Firearm and gun offences in Canada are treated seriously by the Courts. Whether you are charged with careless storage of a firearms under the Firearms Act or trafficking in firearms, or possession of a weapon, call Sam for a dedicated and experienced defence.
Serious Bodily Harm
To determine whether, for example, a BB gun could cause serious bodily harm the police shoot a projectile from the subject gun at a (dead) Pig’s eye to see if the projectile damages the eye. This test is known as the “Pigs’ Eye Test.” This test is widely accepted as determining whether a gun could cause serious bodily harm but there are defences to this test.
This Act is the Canadian regulatory law pertaining to the right to possess a firearm, means of transportation and offenses relating to the violation of this act. For the most part, Canadians are not allowed to carry a concealed firearm in public unless they are police officers. Members of the Canadian Forces (Military) can only carry and use their weapons in public during war time or for special ceremonies. Canadian citizens can legally possess registered firearms of any class (non-restricted, restricted & prohibited) within their homes as long as the permit allows for it.
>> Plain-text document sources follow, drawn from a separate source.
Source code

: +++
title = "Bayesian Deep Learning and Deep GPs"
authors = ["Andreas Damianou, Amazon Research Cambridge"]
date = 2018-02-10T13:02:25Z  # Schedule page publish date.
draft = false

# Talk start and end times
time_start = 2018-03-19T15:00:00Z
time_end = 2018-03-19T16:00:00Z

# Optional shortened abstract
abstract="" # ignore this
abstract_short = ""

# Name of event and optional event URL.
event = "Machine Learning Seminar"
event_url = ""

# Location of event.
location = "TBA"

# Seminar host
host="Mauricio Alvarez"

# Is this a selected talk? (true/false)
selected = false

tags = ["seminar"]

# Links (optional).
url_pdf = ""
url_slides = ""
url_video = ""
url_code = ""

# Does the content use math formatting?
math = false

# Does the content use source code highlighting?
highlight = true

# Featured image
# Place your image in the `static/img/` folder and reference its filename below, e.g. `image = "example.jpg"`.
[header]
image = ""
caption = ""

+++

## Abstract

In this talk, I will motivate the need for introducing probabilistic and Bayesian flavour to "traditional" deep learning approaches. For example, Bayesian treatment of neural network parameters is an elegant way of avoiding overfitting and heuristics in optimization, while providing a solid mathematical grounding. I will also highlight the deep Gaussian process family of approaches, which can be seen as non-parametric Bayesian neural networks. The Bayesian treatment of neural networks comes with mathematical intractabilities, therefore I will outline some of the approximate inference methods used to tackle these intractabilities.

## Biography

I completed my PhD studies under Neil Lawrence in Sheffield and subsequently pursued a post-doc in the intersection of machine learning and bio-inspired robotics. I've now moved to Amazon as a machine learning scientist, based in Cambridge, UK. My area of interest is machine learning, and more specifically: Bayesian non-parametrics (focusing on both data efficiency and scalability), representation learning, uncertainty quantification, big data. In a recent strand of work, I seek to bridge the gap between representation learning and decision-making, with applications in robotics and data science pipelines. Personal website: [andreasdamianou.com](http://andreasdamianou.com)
Part III of the Criminal Code deals with firearms and weapons offences. It criminalizes many of the regulatory infractions contained in the Firearms Act.
There are some items such as “firearms” and a list of other illegal objects including brass knuckles or cross bows that will always meet the definition of a weapon in law. Other items, such as a pocket knife or hunting knife require that the item be, “used, designed to be used or intended for use in causing death or injury to any person or for the purpose of threatening or intimidating any person” to meet the definition of a weapon. The Crown Attorney must prove that the item meets this definition or fall within a list of prohibited weapons in order to establish that the item is a weapon.